Tapping into the need for consumers to following ratings and reviews, Xmarks plans to introduce an advertising service Thursday that adds ranking data and comments to paid-search ads.
The service, dubbed SearchBoost, aims to give search ads a boost of credibility by showing the ratings and rankings from others who have downloaded the Web browser add-on, too. Xmarks counts more than four million active add-ons in use by people who have downloaded the Xmarks browser add-on. Those users do about 450 million searches monthly.
Xmarks Chief Executive Officer James Joaquin says the technology analyzes the returned links on searches from engines like Google. Each link sends a signal to the Xmarks server asking for information on the Web site. The Xmarks server returns the metadata, so the Xmarks Web browser can display it on the search page.

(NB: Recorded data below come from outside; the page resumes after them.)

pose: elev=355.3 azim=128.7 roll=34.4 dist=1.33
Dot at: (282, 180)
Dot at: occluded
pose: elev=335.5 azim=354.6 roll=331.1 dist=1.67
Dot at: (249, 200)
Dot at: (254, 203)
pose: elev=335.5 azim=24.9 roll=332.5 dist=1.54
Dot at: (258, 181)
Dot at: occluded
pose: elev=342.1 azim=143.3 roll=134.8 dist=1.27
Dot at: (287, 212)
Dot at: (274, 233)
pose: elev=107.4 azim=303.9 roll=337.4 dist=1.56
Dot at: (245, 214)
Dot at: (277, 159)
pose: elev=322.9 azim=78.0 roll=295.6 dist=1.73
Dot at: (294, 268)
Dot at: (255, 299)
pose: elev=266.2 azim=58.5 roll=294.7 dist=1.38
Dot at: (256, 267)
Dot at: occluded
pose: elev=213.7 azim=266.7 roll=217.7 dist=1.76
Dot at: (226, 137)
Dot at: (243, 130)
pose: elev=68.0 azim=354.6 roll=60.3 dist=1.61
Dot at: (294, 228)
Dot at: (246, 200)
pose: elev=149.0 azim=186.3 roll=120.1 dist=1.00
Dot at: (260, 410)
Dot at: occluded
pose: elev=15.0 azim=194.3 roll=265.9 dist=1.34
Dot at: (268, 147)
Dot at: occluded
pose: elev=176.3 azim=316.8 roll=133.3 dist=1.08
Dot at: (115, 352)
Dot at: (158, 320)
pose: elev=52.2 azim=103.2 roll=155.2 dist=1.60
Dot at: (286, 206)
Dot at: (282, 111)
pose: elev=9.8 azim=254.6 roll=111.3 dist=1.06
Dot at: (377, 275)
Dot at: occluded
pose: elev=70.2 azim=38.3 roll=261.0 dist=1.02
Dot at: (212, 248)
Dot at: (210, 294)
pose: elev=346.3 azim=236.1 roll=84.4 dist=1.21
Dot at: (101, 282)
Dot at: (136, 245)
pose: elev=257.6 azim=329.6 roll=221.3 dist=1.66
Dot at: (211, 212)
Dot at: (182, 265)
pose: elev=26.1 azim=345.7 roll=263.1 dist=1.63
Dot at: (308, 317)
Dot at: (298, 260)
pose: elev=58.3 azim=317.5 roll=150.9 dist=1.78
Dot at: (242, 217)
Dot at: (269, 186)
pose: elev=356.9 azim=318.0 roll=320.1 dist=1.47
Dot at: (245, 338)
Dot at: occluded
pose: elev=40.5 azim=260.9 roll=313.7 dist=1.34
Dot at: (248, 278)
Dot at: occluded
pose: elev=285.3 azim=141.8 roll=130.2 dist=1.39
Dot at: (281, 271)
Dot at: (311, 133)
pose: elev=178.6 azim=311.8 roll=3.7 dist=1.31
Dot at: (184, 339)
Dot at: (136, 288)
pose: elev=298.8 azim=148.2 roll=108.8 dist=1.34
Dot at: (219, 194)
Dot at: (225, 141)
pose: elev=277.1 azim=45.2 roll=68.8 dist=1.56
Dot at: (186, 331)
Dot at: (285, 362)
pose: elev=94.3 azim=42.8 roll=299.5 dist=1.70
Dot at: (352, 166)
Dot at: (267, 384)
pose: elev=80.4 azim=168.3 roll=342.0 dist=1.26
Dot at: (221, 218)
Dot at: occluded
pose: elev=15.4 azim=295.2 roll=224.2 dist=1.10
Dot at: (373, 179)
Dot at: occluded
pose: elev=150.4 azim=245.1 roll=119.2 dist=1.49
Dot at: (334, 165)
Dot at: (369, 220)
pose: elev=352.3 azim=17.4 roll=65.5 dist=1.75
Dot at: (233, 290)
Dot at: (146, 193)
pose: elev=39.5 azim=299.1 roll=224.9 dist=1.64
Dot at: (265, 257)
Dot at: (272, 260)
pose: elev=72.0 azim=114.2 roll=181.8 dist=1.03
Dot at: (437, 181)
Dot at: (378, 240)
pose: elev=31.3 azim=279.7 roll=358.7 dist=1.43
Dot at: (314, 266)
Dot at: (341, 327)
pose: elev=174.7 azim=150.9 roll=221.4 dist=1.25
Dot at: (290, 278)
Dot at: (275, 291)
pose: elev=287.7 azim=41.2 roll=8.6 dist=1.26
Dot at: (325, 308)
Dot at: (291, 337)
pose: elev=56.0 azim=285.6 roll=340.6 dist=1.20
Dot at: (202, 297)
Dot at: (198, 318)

A one-month test with 200,000 users measured the click-through rates on ads. On average, the paid search click-through rates increased by 15% for ads that showed SearchBoost data. For example, when a REI.com paid-search ad serves up for an Xmark user on a Google or Bing search page, the overlay will display rating stars and other metadata, which should make the consumer seeing the search ad more confident about clicking on the ad. The company has also run tests with 1800Flowers, RitzCamera.com, TheFind.com.
Advertisers get a 30-day free trial for ads and reports. There's no credit card required to test the service. The pricing is tiered, depending on the number of ads.
SearchBoost advertisers can enter any URL to view the top search terms for that site and sort results by impressions, clicks, and click-through rates. The tool also provides insights into the performance of organic search results. There are privacy filters to suppress search terms that may contain personally identifiable information (PII). Data is available at launch for searches performed on Google. Additional data for Bing searches becomed available in 30 days.
Mitch Kapor, who also founded Lotus, also had a hand in creating Xmarks. He based the company on the theory that if technology could crowdsource and aggregate bookmarks at significant size and scale, it should also have the ability to pull out a signal from the data to improve Web searches. "People's bookmarks are like votes," Joaquin says. "They only bookmark something worth saving."
The Web browser add-on aggregates data for those computers hooked into the Internet, pulling the information from the millions of computers that have it installed. The ratings and review tool for organic searches, which launched last year, allows people searching for a keyword in an engine's query box to not only see normal search engine results, but also identify the ranking of the search term or Web site based on bookmarks of others who use the browser add-on.
Smarter Search takes the bookmark rankings, along with Web site reviews from users, and displays them as an overlay in the browser on results from engines.